**Given instruction**
Reproduce every line of the following records word for word, without changing anything.

**Given records**
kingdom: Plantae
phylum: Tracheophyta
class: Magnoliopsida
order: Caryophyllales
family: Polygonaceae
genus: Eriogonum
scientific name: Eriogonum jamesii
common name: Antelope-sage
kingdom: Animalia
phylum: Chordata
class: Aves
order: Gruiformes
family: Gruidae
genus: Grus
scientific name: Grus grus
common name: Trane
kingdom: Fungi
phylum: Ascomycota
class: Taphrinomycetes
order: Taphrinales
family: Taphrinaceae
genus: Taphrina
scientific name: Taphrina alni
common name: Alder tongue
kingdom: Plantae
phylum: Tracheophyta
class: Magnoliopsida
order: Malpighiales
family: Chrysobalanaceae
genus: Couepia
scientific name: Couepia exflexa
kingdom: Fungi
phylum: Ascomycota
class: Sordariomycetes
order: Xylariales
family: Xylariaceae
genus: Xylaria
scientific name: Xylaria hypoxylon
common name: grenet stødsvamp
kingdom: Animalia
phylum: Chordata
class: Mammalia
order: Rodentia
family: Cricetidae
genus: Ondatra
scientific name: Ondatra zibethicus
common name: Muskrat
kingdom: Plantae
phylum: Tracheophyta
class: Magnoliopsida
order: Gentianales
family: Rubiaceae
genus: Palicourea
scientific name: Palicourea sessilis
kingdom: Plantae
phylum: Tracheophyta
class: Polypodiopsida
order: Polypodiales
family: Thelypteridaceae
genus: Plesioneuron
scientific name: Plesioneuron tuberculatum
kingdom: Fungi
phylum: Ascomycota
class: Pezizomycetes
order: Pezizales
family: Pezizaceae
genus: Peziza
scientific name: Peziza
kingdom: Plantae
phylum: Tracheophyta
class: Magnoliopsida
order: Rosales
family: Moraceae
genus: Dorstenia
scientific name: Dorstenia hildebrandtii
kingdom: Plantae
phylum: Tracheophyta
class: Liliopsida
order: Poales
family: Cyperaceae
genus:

**Exercise output**
kingdom: Plantae
phylum: Tracheophyta
class: Magnoliopsida
order: Caryophyllales
family: Polygonaceae
genus: Eriogonum
scientific name: Eriogonum jamesii
common name: Antelope-sage
kingdom: Animalia
phylum: Chordata
class: Aves
order: Gruiformes
family: Gruidae
genus: Grus
scientific name: Grus grus
common name: Trane
kingdom: Fungi
phylum: Ascomycota
class: Taphrinomycetes
order: Taphrinales
family: Taphrinaceae
genus: Taphrina
scientific name: Taphrina alni
common name: Alder tongue
kingdom: Plantae
phylum: Tracheophyta
class: Magnoliopsida
order: Malpighiales
family: Chrysobalanaceae
genus: Couepia
scientific name: Couepia exflexa
kingdom: Fungi
phylum: Ascomycota
class: Sordariomycetes
order: Xylariales
family: Xylariaceae
genus: Xylaria
scientific name: Xylaria hypoxylon
common name: grenet stødsvamp
kingdom: Animalia
phylum: Chordata
class: Mammalia
order: Rodentia
family: Cricetidae
genus: Ondatra
scientific name: Ondatra zibethicus
common name: Muskrat
kingdom: Plantae
phylum: Tracheophyta
class: Magnoliopsida
order: Gentianales
family: Rubiaceae
genus: Palicourea
scientific name: Palicourea sessilis
kingdom: Plantae
phylum: Tracheophyta
class: Polypodiopsida
order: Polypodiales
family: Thelypteridaceae
genus: Plesioneuron
scientific name: Plesioneuron tuberculatum
kingdom: Fungi
phylum: Ascomycota
class: Pezizomycetes
order: Pezizales
family: Pezizaceae
genus: Peziza
scientific name: Peziza
kingdom: Plantae
phylum: Tracheophyta
class: Magnoliopsida
order: Rosales
family: Moraceae
genus: Dorstenia
scientific name: Dorstenia hildebrandtii
kingdom: Plantae
phylum: Tracheophyta
class: Liliopsida
order: Poales
family: Cyperaceae
genus:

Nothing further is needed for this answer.